Home 3D Printer

In the last year or so, 3D printing has become more accessible. While its most significant uses may still be at the industrial level, there are now plenty of printers that are small enough and affordable enough for ordinary consumers. Alongside these products, we’re also seeing more materials that can be used in printing, as well as more options on the creative side of the process.

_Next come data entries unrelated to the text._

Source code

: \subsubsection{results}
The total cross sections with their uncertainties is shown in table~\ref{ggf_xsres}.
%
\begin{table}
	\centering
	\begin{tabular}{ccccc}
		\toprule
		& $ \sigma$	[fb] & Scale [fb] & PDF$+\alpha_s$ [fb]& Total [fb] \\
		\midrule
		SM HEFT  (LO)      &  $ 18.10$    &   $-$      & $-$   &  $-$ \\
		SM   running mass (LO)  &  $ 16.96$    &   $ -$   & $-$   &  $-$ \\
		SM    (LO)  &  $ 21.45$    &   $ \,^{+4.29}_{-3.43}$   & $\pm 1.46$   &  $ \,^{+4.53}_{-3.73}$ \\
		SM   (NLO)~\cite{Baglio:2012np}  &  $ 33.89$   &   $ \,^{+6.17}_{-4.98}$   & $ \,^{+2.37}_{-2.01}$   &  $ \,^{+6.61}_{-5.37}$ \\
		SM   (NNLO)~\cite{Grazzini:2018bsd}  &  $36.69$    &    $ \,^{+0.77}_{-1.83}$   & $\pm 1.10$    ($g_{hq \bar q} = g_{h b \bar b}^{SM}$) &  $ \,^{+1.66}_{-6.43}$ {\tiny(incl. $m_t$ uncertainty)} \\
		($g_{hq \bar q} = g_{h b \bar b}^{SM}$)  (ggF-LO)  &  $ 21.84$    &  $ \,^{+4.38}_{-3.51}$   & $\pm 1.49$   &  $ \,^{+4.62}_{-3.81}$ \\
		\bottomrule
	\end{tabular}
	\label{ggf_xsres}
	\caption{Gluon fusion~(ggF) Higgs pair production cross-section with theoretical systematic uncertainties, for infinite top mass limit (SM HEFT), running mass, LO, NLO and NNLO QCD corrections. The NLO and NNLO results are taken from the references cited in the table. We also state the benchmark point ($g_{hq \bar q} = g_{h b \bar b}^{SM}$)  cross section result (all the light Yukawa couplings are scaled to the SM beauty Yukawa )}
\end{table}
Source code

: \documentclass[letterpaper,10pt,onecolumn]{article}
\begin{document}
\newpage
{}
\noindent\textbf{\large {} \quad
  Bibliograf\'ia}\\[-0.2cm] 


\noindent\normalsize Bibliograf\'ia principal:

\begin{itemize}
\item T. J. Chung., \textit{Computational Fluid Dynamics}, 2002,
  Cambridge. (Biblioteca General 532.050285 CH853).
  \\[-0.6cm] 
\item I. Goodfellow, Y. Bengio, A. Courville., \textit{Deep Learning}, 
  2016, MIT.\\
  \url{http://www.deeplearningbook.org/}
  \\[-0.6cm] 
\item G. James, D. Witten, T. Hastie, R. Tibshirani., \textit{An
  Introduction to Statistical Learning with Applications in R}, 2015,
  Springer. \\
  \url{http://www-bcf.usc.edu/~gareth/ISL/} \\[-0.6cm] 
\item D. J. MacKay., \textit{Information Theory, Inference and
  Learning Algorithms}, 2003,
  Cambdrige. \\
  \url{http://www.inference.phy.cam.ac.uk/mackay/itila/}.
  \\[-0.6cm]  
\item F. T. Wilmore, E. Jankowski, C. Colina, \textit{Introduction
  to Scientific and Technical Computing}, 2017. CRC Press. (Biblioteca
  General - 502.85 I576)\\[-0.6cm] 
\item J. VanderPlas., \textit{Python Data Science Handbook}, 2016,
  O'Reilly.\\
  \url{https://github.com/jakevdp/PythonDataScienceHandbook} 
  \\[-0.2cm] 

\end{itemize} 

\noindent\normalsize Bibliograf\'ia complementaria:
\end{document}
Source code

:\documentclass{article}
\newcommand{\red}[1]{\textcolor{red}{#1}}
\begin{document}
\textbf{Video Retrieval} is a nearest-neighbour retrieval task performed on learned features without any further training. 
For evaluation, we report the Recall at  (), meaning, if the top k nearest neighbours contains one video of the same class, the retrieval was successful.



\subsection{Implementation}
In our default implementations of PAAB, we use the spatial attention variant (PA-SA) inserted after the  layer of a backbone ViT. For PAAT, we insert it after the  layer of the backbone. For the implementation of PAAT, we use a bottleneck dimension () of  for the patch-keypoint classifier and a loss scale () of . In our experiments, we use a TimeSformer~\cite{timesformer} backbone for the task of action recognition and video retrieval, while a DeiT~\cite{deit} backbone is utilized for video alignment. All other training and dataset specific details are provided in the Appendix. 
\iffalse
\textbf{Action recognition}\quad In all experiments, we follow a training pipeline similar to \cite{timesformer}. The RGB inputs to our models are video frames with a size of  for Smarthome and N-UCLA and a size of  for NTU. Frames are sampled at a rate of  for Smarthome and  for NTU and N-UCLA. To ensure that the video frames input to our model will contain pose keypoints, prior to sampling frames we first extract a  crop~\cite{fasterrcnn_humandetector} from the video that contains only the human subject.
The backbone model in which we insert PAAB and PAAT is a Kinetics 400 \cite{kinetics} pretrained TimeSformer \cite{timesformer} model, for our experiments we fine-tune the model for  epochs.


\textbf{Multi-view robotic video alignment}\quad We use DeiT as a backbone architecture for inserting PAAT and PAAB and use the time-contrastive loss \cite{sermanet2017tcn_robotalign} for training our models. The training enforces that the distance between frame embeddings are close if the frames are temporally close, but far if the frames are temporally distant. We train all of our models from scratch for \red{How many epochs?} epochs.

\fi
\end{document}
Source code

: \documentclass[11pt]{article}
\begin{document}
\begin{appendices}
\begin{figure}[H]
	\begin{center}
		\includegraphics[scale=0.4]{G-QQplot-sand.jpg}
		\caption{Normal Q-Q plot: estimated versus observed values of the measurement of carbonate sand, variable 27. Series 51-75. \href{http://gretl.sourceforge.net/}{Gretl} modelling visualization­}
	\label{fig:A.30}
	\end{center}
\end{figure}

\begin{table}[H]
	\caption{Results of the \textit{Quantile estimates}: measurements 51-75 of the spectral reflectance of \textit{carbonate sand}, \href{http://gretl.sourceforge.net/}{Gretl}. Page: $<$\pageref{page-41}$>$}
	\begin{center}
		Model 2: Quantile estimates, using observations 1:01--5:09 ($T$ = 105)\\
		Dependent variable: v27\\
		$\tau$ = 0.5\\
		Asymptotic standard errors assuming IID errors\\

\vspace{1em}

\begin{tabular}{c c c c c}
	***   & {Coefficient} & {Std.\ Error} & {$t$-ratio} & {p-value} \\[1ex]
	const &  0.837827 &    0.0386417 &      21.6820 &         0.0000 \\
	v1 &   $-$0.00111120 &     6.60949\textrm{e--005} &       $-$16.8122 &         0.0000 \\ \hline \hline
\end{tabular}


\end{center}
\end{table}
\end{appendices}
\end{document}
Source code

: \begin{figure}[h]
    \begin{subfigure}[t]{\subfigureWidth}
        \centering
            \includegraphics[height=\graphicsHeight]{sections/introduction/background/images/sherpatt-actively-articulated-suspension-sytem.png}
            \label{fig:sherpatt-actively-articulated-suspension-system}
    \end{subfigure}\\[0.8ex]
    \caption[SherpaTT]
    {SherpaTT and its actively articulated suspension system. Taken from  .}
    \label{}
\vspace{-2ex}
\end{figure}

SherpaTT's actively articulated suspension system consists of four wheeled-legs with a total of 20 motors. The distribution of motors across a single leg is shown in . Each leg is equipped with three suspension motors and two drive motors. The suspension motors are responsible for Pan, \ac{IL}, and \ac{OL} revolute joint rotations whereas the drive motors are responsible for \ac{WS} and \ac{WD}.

For many people, a home 3D printing project can simply be something found online. Designs can be downloaded (sometimes for free, and sometimes at a price) and then replicated by any capable printer. For others though, part of the process is learning how to design products for 3D printing. Either way, we are on the cusp of 3D printing becoming a far more widespread type of hobby, or personal venture. And that got us thinking about some of the fun and interesting projects people may soon be trying with their own 3D printers….

1. Game Figurines

Oddly enough, game-related creations are among the ones that tend to make some of the most headlines where independent 3D printing is concerned. Then again, maybe this shouldn’t be a surprise. In a piece touching on this very idea, Machine Design described the game piece market as being worth some $135 billion in size. There’s no other way to interpret that number than to conclude that physical games are still immensely popular — and people care about the pieces. With more people giving 3D printing a shot though, we could begin to see game pieces become a sort of hobby unto themselves. From chess pieces based on popular fictional characters, to extended collections of Monopoly figures, to wholly original ideas, there’s no end to the potential creativity here.

2. Creative Storage

We’ve also seen some examples of people using 3D printers for more practical purposes, such as creating their own storage. This could mean just about anything: a custom-designed container to hold pencils and pens, specially designed bookends for a shelf, a one-of-a-kind rack for dishes or cutler, etc. It really comes down to what a person might need, and what he or she is capable of designing. But there will certainly be plenty of people exploring storage and organization options when they get comfortable with 3D printers.

3. Printed Circuit Boards

For the true tech enthusiasts out there, 3D printing also introduces some interesting potential in electrical design. Namely, it might make it easier for people to design and print their own circuit boards, with which they could power their own custom devices. To some extent, this is already an option. Altium’s outline of design tools points to a number of software-based options people can already take advantage of in creating their own printed circuit boards. There are intuitive design interfaces, sharing services that facilitate collaboration, and so on. But adding 3D printing to the equation may well make it easier for people to actually produce circuit boards they can already design with software. It certainly takes some know-how, but it’s a very exciting possibility for those with a mind for such things.

4. Home Models

One of the more exciting things to happen with 3D printing in the last few years is that it’s made its way into the construction industry. Per Business Insider’s take on 3D-printed homes, people can now have homes printed in 24 hours’ time — and for just a few thousand dollars. This goes beyond the capability of an at-home 3D printer, of course, but a smaller version of the same concept is likely to become a popular hobby. The same way people already enjoy doing models and puzzles, or even building virtual structures in games like Minecraft, expect to hear about people putting together home and other construction models with their printers.

5. Sculptures

Last on our list is sculpting. In a piece about ‘5 Ways 3D Printing is Changing the World’ earlier this year, we wrote about artistic expression as one of the things we’re going to see coming out of this technology. The truth is that it may indeed become a whole new medium for professional artists. But on more of a hobbyist level, 3D printing is also going to become a popular method for just-for-fun sculpting. Whether it’s a bust of a favorite athlete, a set of figures representing family members, a miniature replica of a real-life statue, or anything similar, people can try all sorts of fun decorative and collector designs.

So, what do you think? Would you try any of these projects if you got your hands on a 3D printer? And what else do you think people might try? Have your say on the subject in the comments.